EXERCISE DESCRIPTION: Search the lines of the records for the word "estimate", and copy every line that has it.

··· INPUT DATA ···

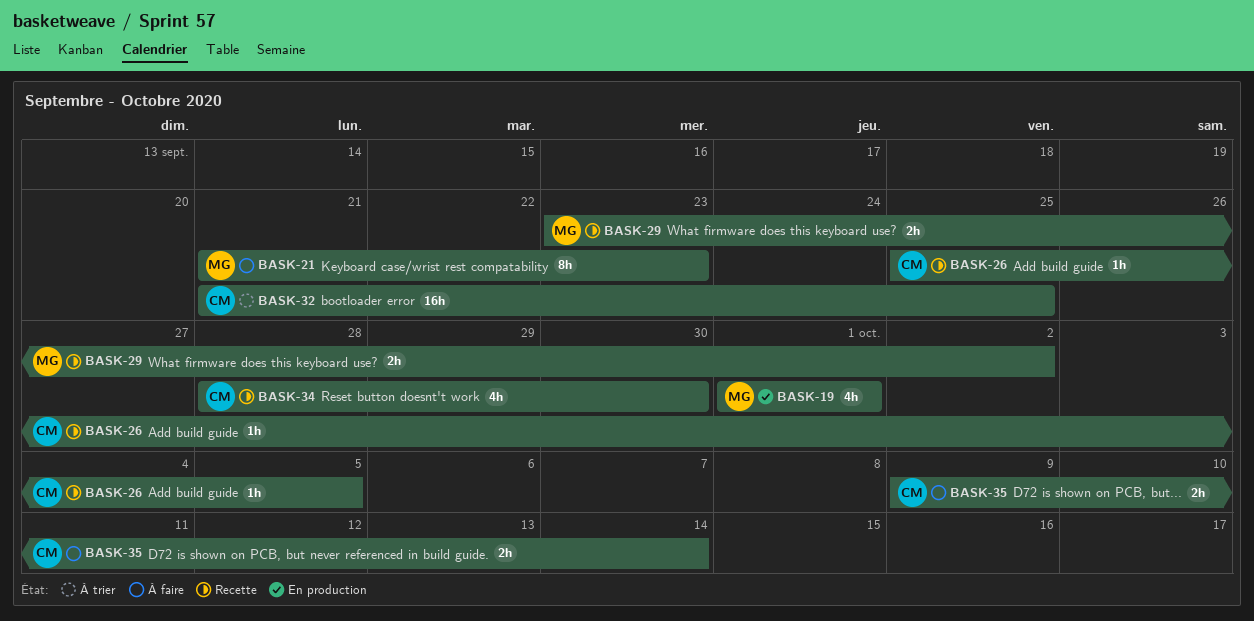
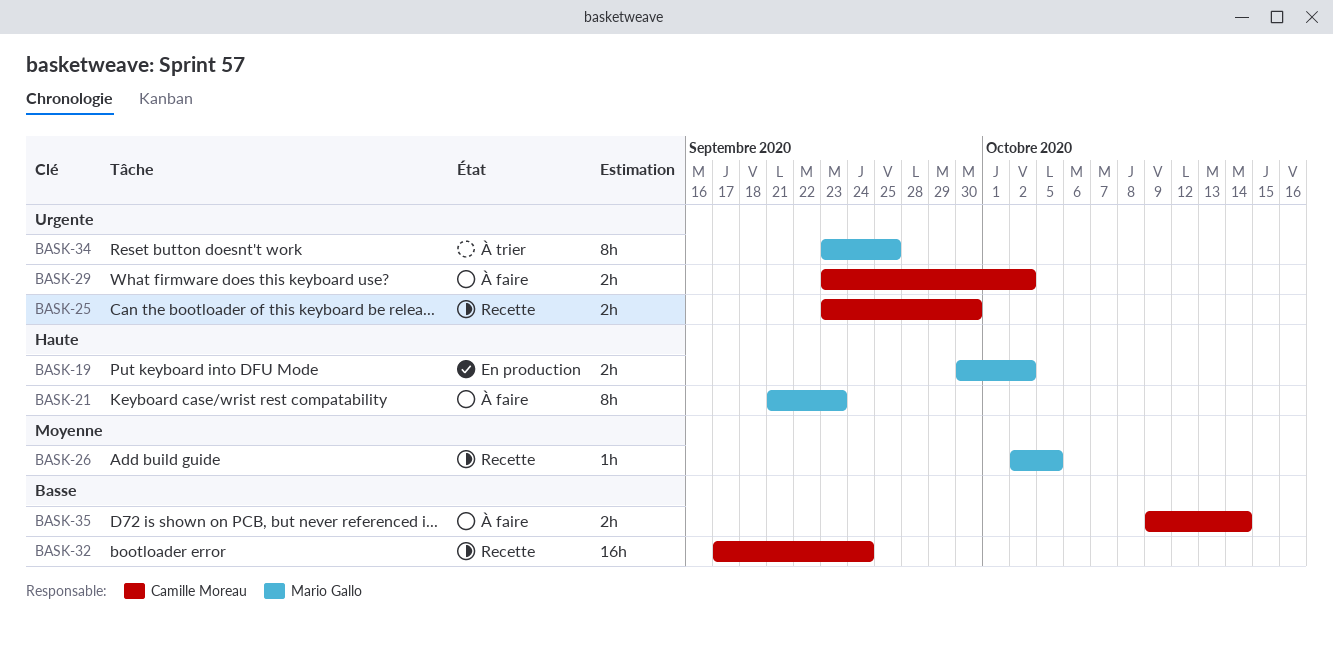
BASK-19, estimate: 4h -> 2h
BASK-19, start: Oct 1 -> Sep 30
BASK-19, due: Oct 1 -> Oct 2
BASK-25: none -> present
BASK-26, owner: Camille Moreau -> Mario Gallo
BASK-26, start: Sep 25 -> Oct 2
BASK-29, status: Recette -> À faire
BASK-29, owner: Mario Gallo -> Camille Moreau
BASK-32, status: À trier -> Recette
BASK-32, start: Sep 21 -> Sep 17
BASK-32, due: Sep 25 -> Sep 24
BASK-34, status: Recette -> À trier
BASK-34, owner: Camille Moreau -> Mario Gallo
BASK-34, estimate: 4h -> 8h
BASK-34, start: Sep 28 -> Sep 23
BASK-34, due: Sep 30 -> Sep 25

···

REPLY:
BASK-19, estimate: 4h -> 2h
BASK-34, estimate: 4h -> 8h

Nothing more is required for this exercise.